D&I In Financial Services: Views from Three Industry Leaders
According to APCO Worldwide International Advisory Council members Beth Brooke and Wendi Strong, and APCO board member Marcia Page, to accelerate diversity and inclusion in the financial services industry, CEOs need to set the tone at the top, organizations need to embrace system thinking and data around talent management and brand-builders need to instill empathy to create more inclusive growth. For part 1 of this article, read Now More Than Ever, Diversity is a Financial Imperative. Part 2 below expands on the imperatives for financial leaders.
Beth Brooke, APCO IAC member, former global vice chair of public policy of Ernst & Young (EY)
“Tone at the top and talent management.”
What leads to change is if the CEO believes in diversity. It has to come from the CEO. You need tone at the top to look at what gets rewarded, measure the progress you need to make, and then hold people accountable. Those things have to be in place, otherwise all the unconscious bias training and other D&I initiatives in the world won’t help.
If there was a silver bullet, we would have shot it. But one thing that can really put more women, minorities and individuals with different backgrounds and abilities into leadership jobs over a 10-year period is rigorous succession planning. Develop a diverse slate of candidates for every position, looking two or three years out and longer-term—with career management around that slate, accountability for who is managing their careers, and giving each person the experiences that qualify them to be chosen from the slate when the position opens.
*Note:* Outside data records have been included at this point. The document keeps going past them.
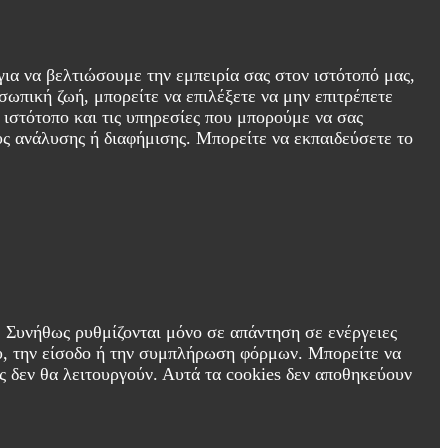
για να βελτιώσουμε την εμπειρία σας στον ιστότοπό μας,
σωπική ζωή, μπορείτε να επιλέξετε να μην επιτρέπετε
 ιστότοπο και τις υπηρεσίες που μπορούμε να σας
υς ανάλυσης ή διαφήμισης. Μπορείτε να εκπαιδεύσετε το
ν. Συνήθως ρυθμίζονται μόνο σε απάντηση σε ενέργειες
ου, την είσοδο ή την συμπλήρωση φόρμων. Μπορείτε να
ας δεν θα λειτουργούν. Αυτά τα cookies δεν αποθηκεύουν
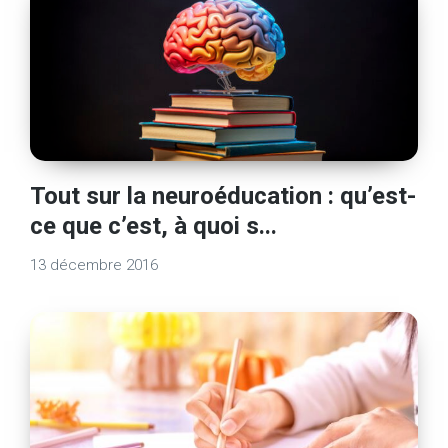
Tout sur la neuroéducation : qu’est-
ce que c’est, à quoi s...
13 décembre 2016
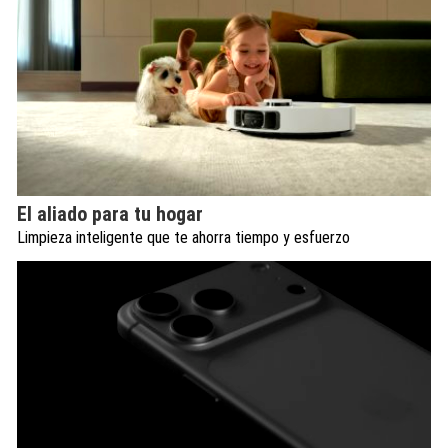
El aliado para tu hogar
Limpieza inteligente que te ahorra tiempo y esfuerzo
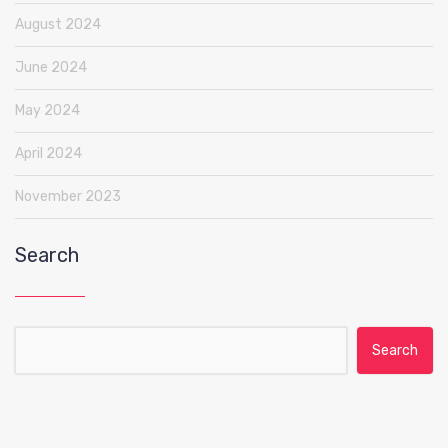
August 2024
June 2024
May 2024
April 2024
November 2023
Search
Search for:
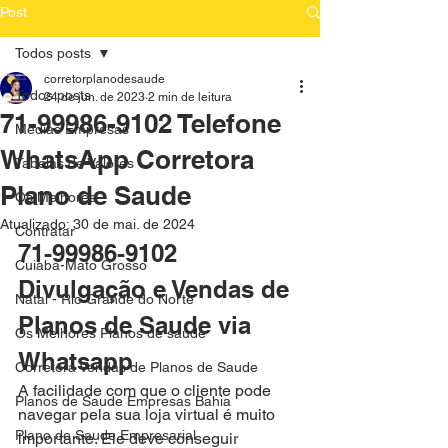
Post
Todos posts
corretorplanodesaude
Todos posts
24 de jun. de 2023
2 min de leitura
71-99986-9102 Telefone
Medias Empresas
WhatsApp Corretora
Tabelas de Valores
Plano de Saude
Os Melhores
Atualizado:
30 de mai. de 2024
Contratar
71-99986-9102 
Cuiaba-Mato Grosso
Divulgação e Vendas de 
Natal - Rio Grande do Norte
Planos de Saude via 
Os Melhores Planos de saude
Whatsapp
Corretora Vendas de Planos de Saude
A facilidade com que o cliente pode 
Planos de Saude Empresas Bahia
navegar pela sua loja virtual é muito 
Plano de Saude Empresarial
importante. Ele deve conseguir 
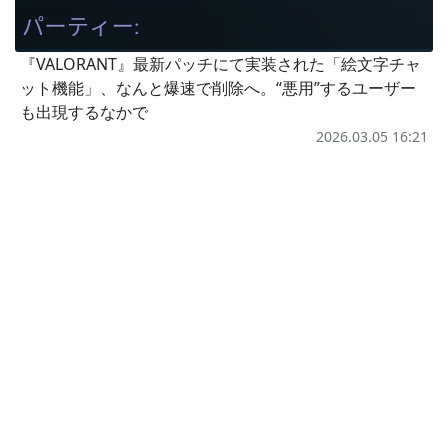
『VALORANT』最新パッチにて実装された「絵文字チャ
ット機能」、なんと爆速で削除へ。“悪用”するユーザー
も出現するなかで
2026.03.05 16:21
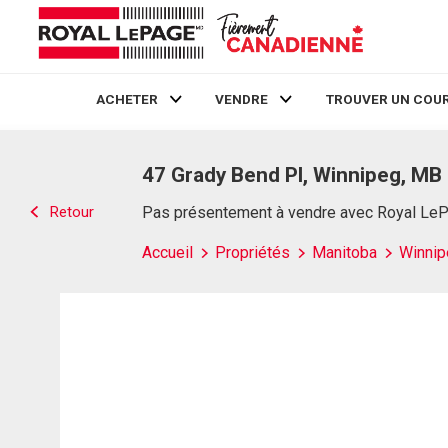
ACHETER
VENDRE
TROUVER UN COUR
Live
En Direct
47 Grady Bend Pl, Winnipeg, MB
Retour
Pas présentement à vendre avec Royal Le
Accueil
Propriétés
Manitoba
Winnip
Wendi Strong, APCO IAC member, former EVP and chief communications officer of USAA
“Empathy and inclusion.”
Change comes when a company’s leadership develops conviction around the importance of creating a more diverse organization to be more successful. There is a lot of pressure on organizations to do something—I’m happy to see it is now coming from a place of business benefits and results.
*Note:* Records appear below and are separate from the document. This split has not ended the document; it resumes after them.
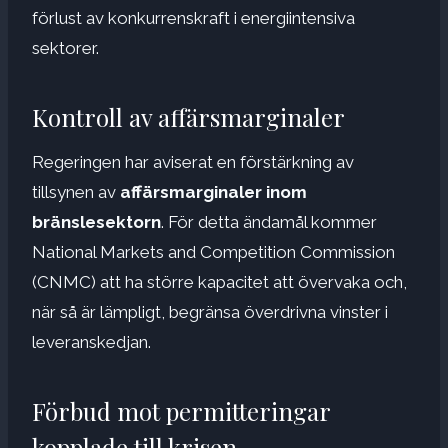
förlust av konkurrenskraft i energiintensiva
sektorer.
Kontroll av affärsmarginaler
Regeringen har aviserat en förstärkning av
tillsynen av
affärsmarginaler inom
bränslesektorn
. För detta ändamål kommer
National Markets and Competition Commission
(CNMC) att ha större kapacitet att övervaka och,
när så är lämpligt, begränsa överdrivna vinster i
leveranskedjan.
Förbud mot permitteringar
kopplade till krisen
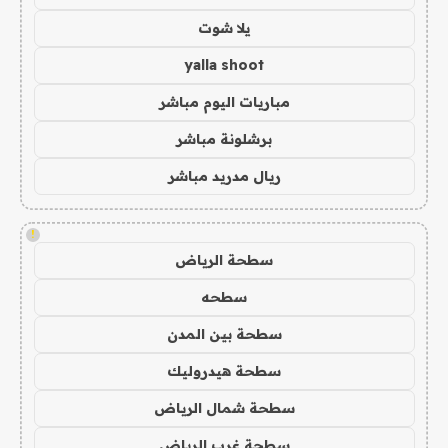
يلا شوت
yalla shoot
مباريات اليوم مباشر
برشلونة مباشر
ريال مدريد مباشر
!
سطحة الرياض
سطحه
سطحة بين المدن
سطحة هيدروليك
سطحة شمال الرياض
سطحة غرب الرياض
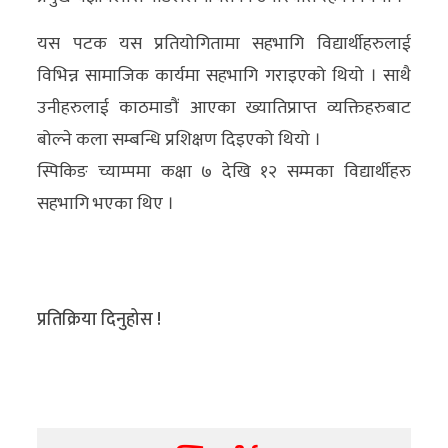
यस पटक यस प्रतियोगितामा सहभागि विद्यार्थीहरुलाई
विभिन्न सामाजिक कार्यमा सहभागि गराइएको थियो । साथै
उनीहरुलाई काठमाडौं आएका ख्यातिप्राप्त व्यक्तिहरुबाट
बोल्ने कला सम्बन्धि प्रशिक्षण दिइएको थियो ।
स्पिकिङ च्याम्पमा कक्षा ७ देखि १२ सम्मका विद्यार्थीहरु
सहभागि भएका थिए ।
प्रतिक्रिया दिनुहोस !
There has been progress in the workplace for women, African Americans, the LGBTQ community and others, but there is still a long way to go on equal treatment or pay equity. It is challenging to get employees and leaders to hear that some people have a very different experience at work, and for them to understand what it’s like to be at the table when nobody looks like you.
Empathy is really what it gets down to. In business, you can’t build relationships unless you are empathetic and understand the other person’s culture. The main thing we need to have is the ability to put ourselves in someone else’s shoes.
Marcia Page, APCO board member, co-founder and executive chair of Värde Partners
“Performance, data, and systems”
Generally, D&I is being taken much more seriously because demands from clients are up dramatically, but also because of the need to outperform in a tough investment environment. You really need to hear from everyone and have them be part of the conversation, and not feel the need to fit into a dominant culture or bow to peer pressure. That is what leads to alpha.
Senior leadership has to be totally bought in and visible—but culture isn’t enough. When I started Värde with my partners, we had a very differentiated way of looking at the world: from decision making, investing and talent perspectives about the business case for diversity. But despite our culture we found our metrics were no better than the industry. So, we’ve taken a beautifully data-driven approach to more than double the number of women investment professionals and address systemic issues.
For example, the data showed that women lag in promotions. That is a major reason why there are so few senior women executives and change takes so long. We’ve revamped the hiring and promotion process to de-bias talent management and make women feel they have a fair shot at the top.